>>>>>
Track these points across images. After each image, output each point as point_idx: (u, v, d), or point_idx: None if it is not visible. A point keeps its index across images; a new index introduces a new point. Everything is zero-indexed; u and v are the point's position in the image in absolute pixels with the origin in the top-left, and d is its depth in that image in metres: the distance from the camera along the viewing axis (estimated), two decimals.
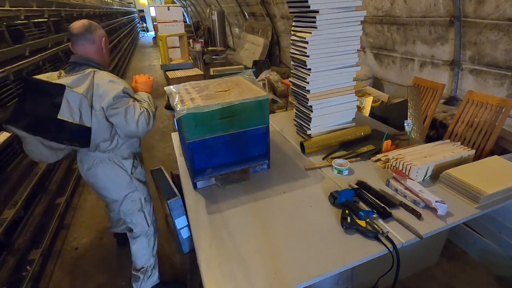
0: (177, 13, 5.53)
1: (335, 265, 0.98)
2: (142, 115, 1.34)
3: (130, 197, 1.55)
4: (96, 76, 1.31)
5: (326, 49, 1.64)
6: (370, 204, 1.23)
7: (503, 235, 1.70)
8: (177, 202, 1.78)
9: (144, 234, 1.64)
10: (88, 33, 1.37)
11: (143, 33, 20.43)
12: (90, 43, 1.37)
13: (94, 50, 1.39)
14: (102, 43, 1.42)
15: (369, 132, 1.79)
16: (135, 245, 1.65)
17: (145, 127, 1.35)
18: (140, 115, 1.34)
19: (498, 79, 2.47)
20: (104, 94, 1.29)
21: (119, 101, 1.31)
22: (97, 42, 1.40)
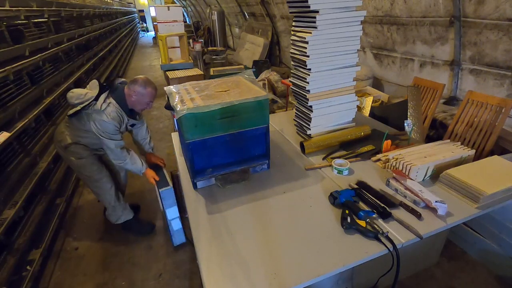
0: (177, 13, 5.53)
1: (335, 265, 0.98)
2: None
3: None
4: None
5: (326, 49, 1.64)
6: (370, 204, 1.23)
7: (503, 235, 1.70)
8: (169, 192, 1.86)
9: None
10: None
11: (143, 33, 20.42)
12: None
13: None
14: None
15: (369, 132, 1.79)
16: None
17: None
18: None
19: (498, 79, 2.47)
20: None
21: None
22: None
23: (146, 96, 1.78)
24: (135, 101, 1.79)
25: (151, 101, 1.82)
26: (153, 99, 1.83)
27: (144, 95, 1.76)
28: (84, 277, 1.98)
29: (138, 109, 1.85)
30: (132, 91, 1.75)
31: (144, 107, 1.84)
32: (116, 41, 8.26)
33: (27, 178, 2.21)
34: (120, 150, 1.78)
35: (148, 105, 1.83)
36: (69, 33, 4.22)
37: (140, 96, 1.77)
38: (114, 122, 1.72)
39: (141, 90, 1.75)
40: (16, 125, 2.21)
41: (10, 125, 2.19)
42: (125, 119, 1.83)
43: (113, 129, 1.73)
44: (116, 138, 1.77)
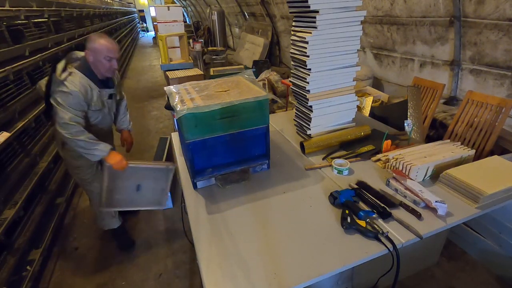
0: (177, 13, 5.53)
1: (335, 265, 0.98)
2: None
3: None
4: None
5: (326, 49, 1.64)
6: (370, 204, 1.23)
7: (503, 235, 1.70)
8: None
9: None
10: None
11: (143, 33, 20.42)
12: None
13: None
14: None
15: (369, 132, 1.79)
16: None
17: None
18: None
19: (498, 79, 2.47)
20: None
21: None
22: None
23: (101, 51, 1.57)
24: (94, 62, 1.61)
25: (109, 56, 1.60)
26: (113, 54, 1.61)
27: (99, 50, 1.57)
28: (84, 277, 1.98)
29: (103, 72, 1.65)
30: (88, 52, 1.58)
31: (107, 67, 1.63)
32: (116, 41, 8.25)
33: (27, 178, 2.21)
34: (74, 125, 1.54)
35: (110, 63, 1.62)
36: (69, 33, 4.22)
37: (96, 54, 1.58)
38: (77, 93, 1.53)
39: (94, 45, 1.57)
40: (16, 125, 2.21)
41: (10, 125, 2.20)
42: (95, 90, 1.65)
43: (76, 102, 1.54)
44: (75, 113, 1.55)
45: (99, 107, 1.71)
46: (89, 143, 1.57)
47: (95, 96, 1.65)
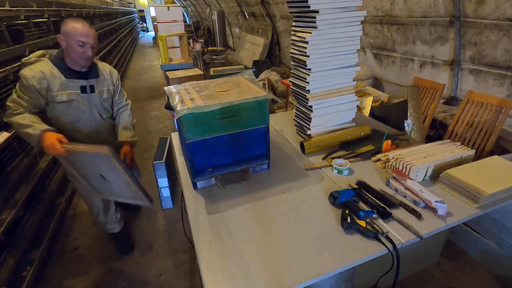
0: (177, 13, 5.53)
1: (335, 265, 0.98)
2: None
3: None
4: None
5: (326, 49, 1.64)
6: (370, 204, 1.23)
7: (503, 235, 1.70)
8: (161, 165, 2.27)
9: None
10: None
11: (143, 33, 20.42)
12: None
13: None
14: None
15: (369, 132, 1.79)
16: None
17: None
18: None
19: (498, 79, 2.47)
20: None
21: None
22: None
23: (73, 35, 1.44)
24: (67, 48, 1.49)
25: (82, 40, 1.46)
26: (85, 38, 1.46)
27: (70, 34, 1.44)
28: (84, 277, 1.98)
29: (76, 59, 1.52)
30: (61, 36, 1.48)
31: (80, 53, 1.49)
32: (116, 41, 8.26)
33: (27, 178, 2.21)
34: (12, 106, 1.43)
35: (83, 49, 1.48)
36: None
37: (68, 38, 1.45)
38: (30, 79, 1.44)
39: (67, 28, 1.45)
40: None
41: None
42: (57, 78, 1.52)
43: (26, 88, 1.45)
44: (21, 97, 1.44)
45: (65, 99, 1.56)
46: (21, 125, 1.39)
47: (56, 85, 1.51)
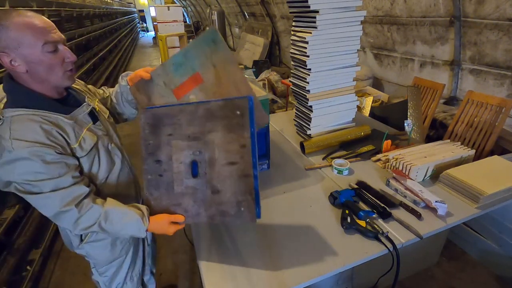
0: (177, 13, 5.54)
1: (335, 265, 0.98)
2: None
3: None
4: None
5: (326, 49, 1.64)
6: (370, 204, 1.23)
7: (503, 235, 1.70)
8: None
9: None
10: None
11: (143, 33, 20.42)
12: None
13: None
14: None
15: (369, 132, 1.79)
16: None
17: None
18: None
19: (498, 79, 2.47)
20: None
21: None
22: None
23: (30, 41, 0.79)
24: (33, 70, 0.83)
25: (47, 39, 0.82)
26: (50, 35, 0.83)
27: (24, 41, 0.79)
28: (84, 277, 1.98)
29: (58, 78, 0.88)
30: (5, 55, 0.80)
31: (57, 63, 0.86)
32: (116, 41, 8.26)
33: None
34: (77, 210, 0.87)
35: (59, 54, 0.86)
36: (69, 33, 4.22)
37: (24, 51, 0.80)
38: (35, 147, 0.80)
39: (10, 35, 0.78)
40: None
41: None
42: (63, 123, 0.90)
43: (40, 166, 0.81)
44: (60, 184, 0.85)
45: (90, 143, 0.95)
46: (108, 222, 0.91)
47: (70, 134, 0.90)
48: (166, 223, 0.96)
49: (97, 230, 0.92)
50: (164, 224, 0.96)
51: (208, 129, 0.89)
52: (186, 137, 0.92)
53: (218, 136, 0.89)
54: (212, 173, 0.92)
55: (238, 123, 0.86)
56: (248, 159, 0.87)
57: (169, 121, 0.92)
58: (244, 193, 0.89)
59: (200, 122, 0.90)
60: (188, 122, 0.90)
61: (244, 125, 0.85)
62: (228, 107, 0.86)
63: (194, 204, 0.95)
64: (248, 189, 0.89)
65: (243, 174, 0.88)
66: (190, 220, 0.96)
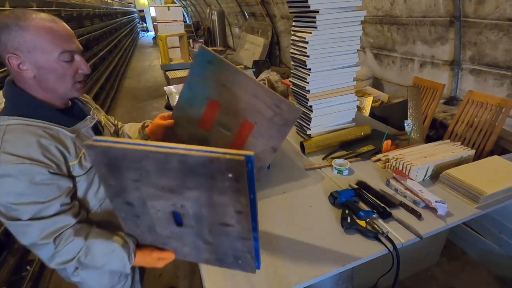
0: (177, 13, 5.53)
1: (335, 265, 0.98)
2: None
3: None
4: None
5: (326, 49, 1.64)
6: (370, 204, 1.23)
7: (503, 235, 1.70)
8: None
9: None
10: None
11: (143, 33, 20.43)
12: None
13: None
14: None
15: (369, 132, 1.79)
16: None
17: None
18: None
19: (498, 79, 2.47)
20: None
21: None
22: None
23: (48, 46, 0.75)
24: (42, 76, 0.78)
25: (68, 50, 0.79)
26: (69, 43, 0.80)
27: (40, 45, 0.75)
28: None
29: (67, 88, 0.83)
30: (16, 57, 0.74)
31: (70, 74, 0.81)
32: (116, 41, 8.26)
33: None
34: (54, 245, 0.77)
35: (74, 64, 0.82)
36: None
37: (37, 57, 0.76)
38: (29, 166, 0.72)
39: (26, 37, 0.73)
40: None
41: None
42: (63, 136, 0.82)
43: (34, 185, 0.73)
44: (42, 211, 0.75)
45: (90, 164, 0.86)
46: (91, 256, 0.82)
47: (71, 149, 0.83)
48: (155, 258, 0.85)
49: (76, 265, 0.83)
50: (153, 259, 0.86)
51: (188, 185, 0.66)
52: (159, 188, 0.69)
53: (203, 196, 0.68)
54: (200, 227, 0.75)
55: (231, 187, 0.64)
56: (246, 225, 0.71)
57: (130, 165, 0.66)
58: (242, 252, 0.78)
59: (176, 176, 0.65)
60: (158, 172, 0.65)
61: (240, 190, 0.64)
62: (214, 165, 0.61)
63: (184, 246, 0.83)
64: (247, 249, 0.76)
65: (240, 237, 0.74)
66: (182, 257, 0.86)
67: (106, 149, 0.64)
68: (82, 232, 0.81)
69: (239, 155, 0.58)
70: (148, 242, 0.86)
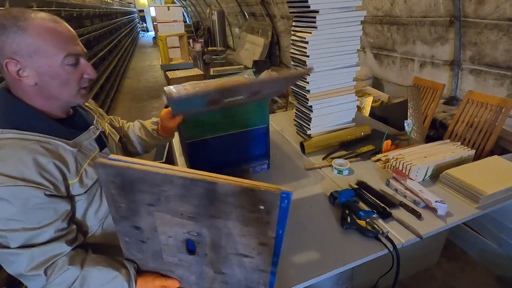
0: (177, 13, 5.53)
1: (335, 265, 0.98)
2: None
3: None
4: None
5: (326, 49, 1.64)
6: (370, 204, 1.23)
7: (503, 235, 1.70)
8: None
9: None
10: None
11: (143, 33, 20.43)
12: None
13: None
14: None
15: (369, 132, 1.79)
16: None
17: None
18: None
19: (498, 79, 2.47)
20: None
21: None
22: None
23: (51, 49, 0.69)
24: (44, 82, 0.72)
25: (73, 53, 0.73)
26: (74, 46, 0.74)
27: (44, 48, 0.69)
28: None
29: (71, 95, 0.77)
30: (15, 62, 0.68)
31: (75, 79, 0.76)
32: (116, 41, 8.26)
33: None
34: (45, 277, 0.70)
35: (79, 68, 0.76)
36: None
37: (40, 61, 0.69)
38: (18, 187, 0.65)
39: (27, 40, 0.67)
40: None
41: None
42: (63, 151, 0.75)
43: (17, 211, 0.65)
44: (32, 239, 0.68)
45: (93, 176, 0.80)
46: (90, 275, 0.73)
47: (71, 165, 0.76)
48: (157, 287, 0.78)
49: None
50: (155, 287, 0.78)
51: (212, 213, 0.63)
52: (176, 214, 0.65)
53: (227, 225, 0.65)
54: (215, 256, 0.72)
55: (260, 218, 0.61)
56: (267, 258, 0.68)
57: (147, 188, 0.62)
58: (257, 284, 0.74)
59: (199, 203, 0.62)
60: (180, 198, 0.62)
61: (269, 223, 0.61)
62: (248, 196, 0.58)
63: (191, 275, 0.78)
64: (263, 282, 0.73)
65: (257, 269, 0.71)
66: (187, 286, 0.81)
67: (122, 170, 0.59)
68: (77, 260, 0.73)
69: (275, 188, 0.57)
70: (150, 268, 0.80)
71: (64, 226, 0.73)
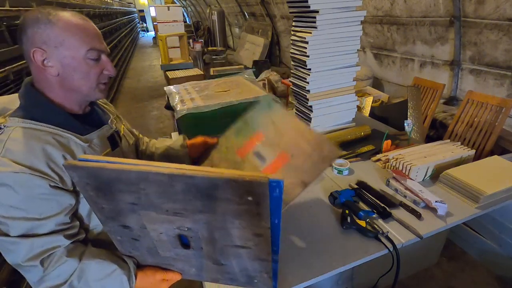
0: (177, 13, 5.53)
1: (335, 265, 0.98)
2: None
3: None
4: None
5: (326, 49, 1.64)
6: (370, 204, 1.23)
7: (503, 235, 1.70)
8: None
9: None
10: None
11: (143, 33, 20.44)
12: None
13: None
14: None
15: (369, 132, 1.79)
16: None
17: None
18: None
19: (498, 79, 2.47)
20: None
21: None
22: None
23: (75, 42, 0.73)
24: (67, 73, 0.75)
25: (96, 49, 0.77)
26: (98, 41, 0.79)
27: (69, 41, 0.73)
28: None
29: (90, 89, 0.80)
30: (41, 52, 0.72)
31: (96, 74, 0.79)
32: (116, 41, 8.26)
33: None
34: (42, 269, 0.69)
35: (100, 64, 0.80)
36: None
37: (64, 52, 0.73)
38: (24, 175, 0.66)
39: (54, 30, 0.71)
40: None
41: None
42: (73, 144, 0.77)
43: (31, 197, 0.67)
44: (34, 229, 0.69)
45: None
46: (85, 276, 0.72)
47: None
48: (158, 280, 0.78)
49: None
50: (156, 281, 0.78)
51: (199, 208, 0.60)
52: (161, 211, 0.63)
53: (216, 218, 0.62)
54: (211, 249, 0.70)
55: (250, 210, 0.58)
56: (265, 247, 0.66)
57: (125, 188, 0.59)
58: (259, 272, 0.72)
59: (182, 199, 0.59)
60: (160, 195, 0.59)
61: (260, 214, 0.58)
62: (231, 188, 0.54)
63: (191, 267, 0.78)
64: (265, 269, 0.72)
65: (257, 258, 0.70)
66: (189, 277, 0.81)
67: (95, 170, 0.57)
68: (76, 252, 0.73)
69: (260, 179, 0.52)
70: (149, 263, 0.80)
71: (66, 221, 0.73)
<<<<<
- _Work request_
The copy has to start at the line that contains "50: (155, 287, 0.78)" and end at the last line of the material above, matching the original exactly and holding no pictures.

- _Written answer_
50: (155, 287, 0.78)
51: (212, 213, 0.63)
52: (176, 214, 0.65)
53: (227, 225, 0.65)
54: (215, 256, 0.72)
55: (260, 218, 0.61)
56: (267, 258, 0.68)
57: (147, 188, 0.62)
58: (257, 284, 0.74)
59: (199, 203, 0.62)
60: (180, 198, 0.62)
61: (269, 223, 0.61)
62: (248, 196, 0.58)
63: (191, 275, 0.78)
64: (263, 282, 0.73)
65: (257, 269, 0.71)
66: (187, 286, 0.81)
67: (122, 170, 0.59)
68: (77, 260, 0.73)
69: (275, 188, 0.57)
70: (150, 268, 0.80)
71: (64, 226, 0.73)
0: (177, 13, 5.53)
1: (335, 265, 0.98)
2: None
3: None
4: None
5: (326, 49, 1.64)
6: (370, 204, 1.23)
7: (503, 235, 1.70)
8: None
9: None
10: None
11: (143, 33, 20.44)
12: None
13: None
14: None
15: (369, 132, 1.79)
16: None
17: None
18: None
19: (498, 79, 2.47)
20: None
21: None
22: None
23: (75, 42, 0.73)
24: (67, 73, 0.75)
25: (96, 49, 0.77)
26: (98, 41, 0.79)
27: (69, 41, 0.73)
28: None
29: (90, 89, 0.80)
30: (41, 52, 0.72)
31: (96, 74, 0.79)
32: (116, 41, 8.26)
33: None
34: (42, 269, 0.69)
35: (100, 64, 0.80)
36: None
37: (64, 52, 0.73)
38: (24, 175, 0.66)
39: (54, 30, 0.71)
40: None
41: None
42: (73, 144, 0.77)
43: (31, 197, 0.67)
44: (34, 229, 0.69)
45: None
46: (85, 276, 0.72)
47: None
48: (158, 280, 0.78)
49: None
50: (156, 281, 0.78)
51: (199, 208, 0.60)
52: (161, 211, 0.63)
53: (216, 218, 0.62)
54: (211, 249, 0.70)
55: (250, 210, 0.58)
56: (265, 247, 0.66)
57: (125, 188, 0.59)
58: (259, 272, 0.72)
59: (182, 199, 0.59)
60: (160, 195, 0.59)
61: (260, 214, 0.58)
62: (231, 188, 0.54)
63: (191, 267, 0.78)
64: (265, 269, 0.72)
65: (257, 258, 0.70)
66: (189, 277, 0.81)
67: (95, 170, 0.57)
68: (76, 252, 0.73)
69: (260, 179, 0.52)
70: (149, 263, 0.80)
71: (66, 221, 0.73)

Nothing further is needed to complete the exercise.